Does meditation help with stress and aging based on science?

We all know what stress is, right? Sometimes it feels like there’s nothing in our lives except for stress. Scientific research shows that stress is one of the main causes of the majority of diseases. So, does meditation help with stress and aging based on science? Let’s find out in this article.

Does stress decrease our lifespan?

Meta-analysis of 5 studies shows that compared to the individuals without PTSD, individuals with PTSD have shorter telomere length. [1]

A systematic review of the association between chronic social stress and telomere length shows that chronic social stress accompanies telomere shortening. Chronic social stress was defined by poverty, exposure to violence, or caregiving. [2]

Another systematic review of 105 studies says that there’s a relationship between some stressful situations and telomere shortening. [3]

Does meditation help with aging?

Meta-analysis says that short telomeres are associated with increased all-cause mortality risk in the general population. [4]

I already have an article on what a telomere is and how we can live longer by increasing our telomere length. If you haven’t read it yet then you can click here to read it.

So, the question now is can meditation increase our telomere length and thus help us live longer?

A systematic review of 20 randomized controlled trials (RCTs) shows that meditation is associated with changes in select immune system processes involved in inflammation, immunity, and biological aging. It’s mentioned though that these results are tentative and require further replication. [5]

Another systematic review though says that the effect of meditation on telomere length is unclear. [6]

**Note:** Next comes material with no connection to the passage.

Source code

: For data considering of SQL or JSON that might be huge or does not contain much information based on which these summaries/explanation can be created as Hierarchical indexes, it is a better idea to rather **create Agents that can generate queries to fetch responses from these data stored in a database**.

Does meditation help with stress?

A systematic review of 47 trials says that meditation programs can result in small to moderate reductions of multiple negative dimensions of psychological stress. [7]

Meta-analysis of 10 trials on meditation interventions for posttraumatic stress disorder (PTSD) shows that meditation appears to be effective for PTSD and depression symptoms. [8]

A systematic review of 104 randomized controlled trials (RCTs) shows that meditation appears to be more beneficial for improving sleep quality and fatigue management as well as anti-depressive effects, especially in patients suffering from mental disorders. [9]

A systematic review of meta-analyses says that mind-body interventions show consistent small to moderate effects in reducing depressive symptoms in chronic pain. [10]

Meta-analysis of 38 randomized controlled trials (RCTs) says that mindfulness meditation was associated with a small effect of improved pain symptoms compared with treatment as usual, passive controls, and education/support groups in a meta-analysis of 30 randomized controlled trials. However, there was evidence of substantial heterogeneity among studies and possible publication bias resulting in a low quality of evidence. [11]

Also, mindfulness meditation was associated with statistically significant improvement in depression, physical health-related quality of life, and mental health-related quality of life. Quality of evidence was high for depression, moderate for mental health-related quality of life, and low for physical health-related quality of life. [11]

A systematic review shows that meditation provides a small to moderate benefit for informal caregivers and health professionals for stress reduction. [12]


So, does stress decrease our lifespan and does meditation help with stress and aging based on science? Well, there’s good news and bad news. Bad news is that it looks like scientific research shows that stress indeed can decrease our lifespan by shortening our telomeres. Good news is that it looks like scientific research shows that meditation can help with stress and increase our lifespan.